**STATED TASK 1**
Duplicate the listing that follows the transcript exactly, starting with its first line and going on through the line with "gray ellipse: rotated 10 degrees clockwise", including both of those lines.

**SUPPLIED PASSAGE**
..........

10             Obrenovic, according to his statement, acted accordingly.  He

11     placed Jasikovac and another five or six policemen at his disposal.  Then

12     he spoke about his being most of the time in the field setting up

13     ambushes for the 28th Division, and that he just went to the command

14     occasionally.

15             What is particularly interesting is that he told me a story

16     relating to events that took place on the evening of the 14th.  He told

17     me that on the evening of the 14th, or, rather, during the night, he sent

18     an interim combat report to the corps command asking for reinforcement

19     given that he had estimated the forces of the 28th Division, the size of

20     them, as that he needed reinforcement.

21             He spoke to Dragan Jokic on that occasion who was duty operations

22     officer and who told him, according to his words, that Colonel Beara had

23     been in the command with some other men unknown to him.  That from

24     representatives of the authorities, they had requested certain machinery

25     to bury the people who were shot dead in Orahovac.  They also asked --

Page 31068

 1     they actually asked the machinery to be provided by companies; but after

 2     they had been told that some of the machines were mobilised by the

 3     engineer company of the Zvornik Brigade, they took one of the machines

 4     from Glinica or the company called Birac Holding, one machine from the

 5     Josanica quarry and another machine from the Josanica company.  These

 6     machines were used to bury the people killed in Orahovac.

 7             Jokic told him that he couldn't do anything about that.  I asked

 8     Obrenovic whether he informed about this or did he pass this information

 9     to anyone; but he said that in view of the information that he had

10     received from Drago Nikolic, these men were to arrive pursuant to an

11     order from the Main Staff and that he considered that this should not be

12     passed on to anyone as information.

13             I also asked him if he knew if any member of the Zvornik Brigade

14     took part in these activities in Orahovac.  He answered that apart from

15     being contacted by Nikolic, to whom he gave the men in question, he had

16     no information about anyone from the Zvornik Brigade including

17     Drago Nikolic took part in the executions.

18             This is his story relating to Orahovac.

19        Q.   Did he only know about Orahovac or did he know about some other

20     site?

21             MR. McCLOSKEY:  Objection.  Same objection.  He can't get into

22     what he knew.  That's calling for speculation.

23             MR. HAYNES:

24        Q.   Did he tell you only about Orahovac, or did he tell you about

25     some other site?

Page 31069

 1             MR. McCLOSKEY:  Objection.  What did he tell you?  Did he tell

 2     you anything else?  He cannot put in the answers or part of the answers.

 3     He knows that.  It's been mercifully quiet over here for the last several

 4     days.  He knows how to do this.

 5             MR. HAYNES:  A leading question is one which suggests the answer.

 6     That does not suggest an answer.  If you ask somebody:  Where were you?

 7     That is not a leading question.  If you ask somebody:  Were you here or

 8     there?  That is not a leading question.  If you say to somebody:  You

 9     were not there, were you?  That is a leading question.  That is not a

10     leading question.

..........

**STATED TASK 2**
Set down the part of the transcript above exactly, starting with "12     passed on" and going on through "relating to Orahovac.", with both ends included.

..........

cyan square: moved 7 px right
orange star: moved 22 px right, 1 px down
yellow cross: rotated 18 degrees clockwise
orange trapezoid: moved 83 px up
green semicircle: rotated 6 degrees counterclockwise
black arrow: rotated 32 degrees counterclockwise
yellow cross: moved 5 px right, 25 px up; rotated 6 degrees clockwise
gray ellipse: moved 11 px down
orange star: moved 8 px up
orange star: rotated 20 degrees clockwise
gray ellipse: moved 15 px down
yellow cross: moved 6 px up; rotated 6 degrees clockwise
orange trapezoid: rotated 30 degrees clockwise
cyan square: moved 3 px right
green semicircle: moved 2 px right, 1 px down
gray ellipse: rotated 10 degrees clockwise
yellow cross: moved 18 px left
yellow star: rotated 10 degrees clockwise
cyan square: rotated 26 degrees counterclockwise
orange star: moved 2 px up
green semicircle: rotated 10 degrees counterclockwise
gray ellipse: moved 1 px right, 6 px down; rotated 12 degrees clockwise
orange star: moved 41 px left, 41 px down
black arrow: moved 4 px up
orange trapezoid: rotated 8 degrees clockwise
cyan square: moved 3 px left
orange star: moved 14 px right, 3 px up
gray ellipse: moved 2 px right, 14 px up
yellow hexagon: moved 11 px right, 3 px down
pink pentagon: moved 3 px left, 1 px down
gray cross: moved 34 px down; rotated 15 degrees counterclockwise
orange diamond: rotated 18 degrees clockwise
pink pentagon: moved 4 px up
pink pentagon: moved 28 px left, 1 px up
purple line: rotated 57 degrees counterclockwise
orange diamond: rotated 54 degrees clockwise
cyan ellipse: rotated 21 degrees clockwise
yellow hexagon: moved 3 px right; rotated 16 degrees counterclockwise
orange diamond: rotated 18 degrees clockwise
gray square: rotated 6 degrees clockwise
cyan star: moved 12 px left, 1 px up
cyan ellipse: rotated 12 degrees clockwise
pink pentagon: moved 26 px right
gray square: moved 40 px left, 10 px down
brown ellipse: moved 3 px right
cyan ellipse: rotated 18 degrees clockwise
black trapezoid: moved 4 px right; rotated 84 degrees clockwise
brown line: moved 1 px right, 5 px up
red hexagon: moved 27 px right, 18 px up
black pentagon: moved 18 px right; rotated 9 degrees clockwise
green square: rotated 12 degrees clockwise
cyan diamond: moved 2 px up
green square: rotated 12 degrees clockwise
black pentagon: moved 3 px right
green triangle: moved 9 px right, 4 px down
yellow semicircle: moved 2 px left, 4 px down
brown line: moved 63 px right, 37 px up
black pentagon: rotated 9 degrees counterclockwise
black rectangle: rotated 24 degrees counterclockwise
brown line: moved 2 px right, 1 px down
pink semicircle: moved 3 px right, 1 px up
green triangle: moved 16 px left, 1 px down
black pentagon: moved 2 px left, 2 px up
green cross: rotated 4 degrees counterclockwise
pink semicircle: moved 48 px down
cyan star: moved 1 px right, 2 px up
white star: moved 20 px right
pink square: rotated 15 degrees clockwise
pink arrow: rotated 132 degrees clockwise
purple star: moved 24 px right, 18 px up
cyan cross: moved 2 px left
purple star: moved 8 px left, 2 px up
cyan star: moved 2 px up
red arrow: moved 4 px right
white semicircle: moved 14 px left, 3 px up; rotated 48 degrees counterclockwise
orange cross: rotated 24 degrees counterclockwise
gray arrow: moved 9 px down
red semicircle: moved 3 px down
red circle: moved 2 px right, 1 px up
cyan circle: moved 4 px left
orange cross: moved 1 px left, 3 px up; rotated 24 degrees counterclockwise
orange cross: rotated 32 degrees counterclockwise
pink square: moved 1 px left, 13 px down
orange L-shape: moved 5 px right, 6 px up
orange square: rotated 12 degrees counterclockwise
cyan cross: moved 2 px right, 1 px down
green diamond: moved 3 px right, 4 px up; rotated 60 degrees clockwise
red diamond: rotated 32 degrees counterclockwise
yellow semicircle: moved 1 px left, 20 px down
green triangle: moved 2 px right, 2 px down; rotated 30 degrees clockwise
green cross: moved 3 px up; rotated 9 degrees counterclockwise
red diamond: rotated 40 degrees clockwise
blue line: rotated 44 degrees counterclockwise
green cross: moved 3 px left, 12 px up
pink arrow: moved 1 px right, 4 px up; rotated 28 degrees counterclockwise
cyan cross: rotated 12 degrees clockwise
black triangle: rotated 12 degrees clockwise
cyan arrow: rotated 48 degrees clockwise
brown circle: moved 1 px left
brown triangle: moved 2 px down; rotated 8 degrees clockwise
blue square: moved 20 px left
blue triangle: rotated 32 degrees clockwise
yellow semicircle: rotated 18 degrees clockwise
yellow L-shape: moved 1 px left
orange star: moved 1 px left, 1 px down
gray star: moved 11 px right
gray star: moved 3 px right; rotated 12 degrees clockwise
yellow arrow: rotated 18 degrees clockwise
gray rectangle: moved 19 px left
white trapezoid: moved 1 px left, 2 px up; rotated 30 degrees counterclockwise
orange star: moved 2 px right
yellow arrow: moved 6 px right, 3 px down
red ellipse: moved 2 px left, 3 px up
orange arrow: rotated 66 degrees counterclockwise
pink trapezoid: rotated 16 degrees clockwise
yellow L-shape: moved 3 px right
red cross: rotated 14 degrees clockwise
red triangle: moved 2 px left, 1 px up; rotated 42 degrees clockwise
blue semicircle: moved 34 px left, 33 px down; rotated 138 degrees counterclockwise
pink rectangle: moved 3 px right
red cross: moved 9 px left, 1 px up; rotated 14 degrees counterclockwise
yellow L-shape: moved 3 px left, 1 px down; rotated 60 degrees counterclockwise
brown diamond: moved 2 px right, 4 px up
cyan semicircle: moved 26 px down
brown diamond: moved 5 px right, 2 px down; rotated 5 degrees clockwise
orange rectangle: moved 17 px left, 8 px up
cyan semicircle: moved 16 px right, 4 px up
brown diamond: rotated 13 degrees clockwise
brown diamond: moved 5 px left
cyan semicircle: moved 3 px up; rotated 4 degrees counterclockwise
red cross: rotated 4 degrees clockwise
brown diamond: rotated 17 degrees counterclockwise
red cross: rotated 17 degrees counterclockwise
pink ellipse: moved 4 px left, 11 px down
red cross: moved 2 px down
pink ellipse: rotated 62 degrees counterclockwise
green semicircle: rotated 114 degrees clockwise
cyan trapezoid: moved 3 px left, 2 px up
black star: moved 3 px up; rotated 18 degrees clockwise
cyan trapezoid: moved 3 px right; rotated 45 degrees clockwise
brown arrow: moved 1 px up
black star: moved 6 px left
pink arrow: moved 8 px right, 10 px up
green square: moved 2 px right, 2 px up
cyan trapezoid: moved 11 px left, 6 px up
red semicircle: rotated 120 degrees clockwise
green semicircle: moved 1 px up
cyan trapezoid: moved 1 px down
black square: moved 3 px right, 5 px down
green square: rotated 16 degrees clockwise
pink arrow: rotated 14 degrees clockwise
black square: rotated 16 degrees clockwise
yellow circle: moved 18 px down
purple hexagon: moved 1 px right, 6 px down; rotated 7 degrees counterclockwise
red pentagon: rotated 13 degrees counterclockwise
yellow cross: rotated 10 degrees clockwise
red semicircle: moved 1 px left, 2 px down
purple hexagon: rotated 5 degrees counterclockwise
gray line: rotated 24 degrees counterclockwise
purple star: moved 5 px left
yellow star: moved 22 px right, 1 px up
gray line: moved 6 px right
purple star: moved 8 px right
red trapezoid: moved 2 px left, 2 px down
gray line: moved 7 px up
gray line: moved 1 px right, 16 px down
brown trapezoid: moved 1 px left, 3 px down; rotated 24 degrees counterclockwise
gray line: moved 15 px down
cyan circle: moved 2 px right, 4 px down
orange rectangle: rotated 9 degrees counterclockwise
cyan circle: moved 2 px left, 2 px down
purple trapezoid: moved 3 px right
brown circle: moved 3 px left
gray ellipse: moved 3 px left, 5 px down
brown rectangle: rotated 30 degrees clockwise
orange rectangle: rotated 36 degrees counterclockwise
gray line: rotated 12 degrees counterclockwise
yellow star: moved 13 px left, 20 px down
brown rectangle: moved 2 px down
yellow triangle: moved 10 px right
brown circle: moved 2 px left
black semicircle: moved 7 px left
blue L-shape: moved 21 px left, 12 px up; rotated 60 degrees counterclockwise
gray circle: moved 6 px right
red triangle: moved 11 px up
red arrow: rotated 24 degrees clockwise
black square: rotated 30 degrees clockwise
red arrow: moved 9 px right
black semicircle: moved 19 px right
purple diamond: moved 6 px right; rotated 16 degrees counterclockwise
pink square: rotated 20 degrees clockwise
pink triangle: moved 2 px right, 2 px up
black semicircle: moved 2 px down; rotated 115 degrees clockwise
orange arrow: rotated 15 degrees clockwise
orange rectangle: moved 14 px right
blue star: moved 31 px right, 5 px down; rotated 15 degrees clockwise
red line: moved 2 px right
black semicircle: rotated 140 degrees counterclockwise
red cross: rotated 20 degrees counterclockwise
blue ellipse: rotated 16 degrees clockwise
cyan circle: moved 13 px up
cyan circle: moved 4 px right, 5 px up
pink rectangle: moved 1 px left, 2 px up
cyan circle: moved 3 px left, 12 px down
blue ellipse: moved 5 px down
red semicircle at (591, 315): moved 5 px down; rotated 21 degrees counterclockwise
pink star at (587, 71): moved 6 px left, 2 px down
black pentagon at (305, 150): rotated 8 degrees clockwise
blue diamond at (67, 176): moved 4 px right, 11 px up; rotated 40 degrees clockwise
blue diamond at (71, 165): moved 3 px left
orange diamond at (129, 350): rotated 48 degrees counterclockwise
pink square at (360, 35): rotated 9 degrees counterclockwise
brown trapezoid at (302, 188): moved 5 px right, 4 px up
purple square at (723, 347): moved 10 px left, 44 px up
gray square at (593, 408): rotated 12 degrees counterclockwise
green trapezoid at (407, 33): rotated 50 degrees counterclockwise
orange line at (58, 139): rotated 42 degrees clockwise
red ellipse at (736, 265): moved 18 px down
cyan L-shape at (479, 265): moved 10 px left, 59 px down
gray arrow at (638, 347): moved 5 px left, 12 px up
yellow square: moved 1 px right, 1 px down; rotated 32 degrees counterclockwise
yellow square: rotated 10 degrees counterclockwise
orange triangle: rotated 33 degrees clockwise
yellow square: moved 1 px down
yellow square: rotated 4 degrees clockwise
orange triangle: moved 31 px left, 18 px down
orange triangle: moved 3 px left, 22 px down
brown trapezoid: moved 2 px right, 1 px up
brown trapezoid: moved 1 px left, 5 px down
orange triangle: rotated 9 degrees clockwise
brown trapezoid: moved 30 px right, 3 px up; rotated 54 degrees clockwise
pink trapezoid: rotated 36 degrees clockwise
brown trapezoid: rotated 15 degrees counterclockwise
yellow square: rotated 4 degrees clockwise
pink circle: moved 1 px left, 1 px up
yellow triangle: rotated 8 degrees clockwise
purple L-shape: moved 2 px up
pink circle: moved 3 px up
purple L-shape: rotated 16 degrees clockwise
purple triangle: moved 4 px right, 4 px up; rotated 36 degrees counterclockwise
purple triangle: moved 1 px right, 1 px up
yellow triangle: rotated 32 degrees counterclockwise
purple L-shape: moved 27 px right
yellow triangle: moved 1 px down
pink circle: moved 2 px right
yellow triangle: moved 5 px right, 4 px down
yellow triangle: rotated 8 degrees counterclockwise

..........

**CORRECT ANSWER 1**
cyan square: moved 7 px right
orange star: moved 22 px right, 1 px down
yellow cross: rotated 18 degrees clockwise
orange trapezoid: moved 83 px up
green semicircle: rotated 6 degrees counterclockwise
black arrow: rotated 32 degrees counterclockwise
yellow cross: moved 5 px right, 25 px up; rotated 6 degrees clockwise
gray ellipse: moved 11 px down
orange star: moved 8 px up
orange star: rotated 20 degrees clockwise
gray ellipse: moved 15 px down
yellow cross: moved 6 px up; rotated 6 degrees clockwise
orange trapezoid: rotated 30 degrees clockwise
cyan square: moved 3 px right
green semicircle: moved 2 px right, 1 px down
gray ellipse: rotated 10 degrees clockwise

**CORRECT ANSWER 2**
12     passed on to anyone as information.

13             I also asked him if he knew if any member of the Zvornik Brigade

14     took part in these activities in Orahovac.  He answered that apart from

15     being contacted by Nikolic, to whom he gave the men in question, he had

16     no information about anyone from the Zvornik Brigade including

17     Drago Nikolic took part in the executions.

18             This is his story relating to Orahovac.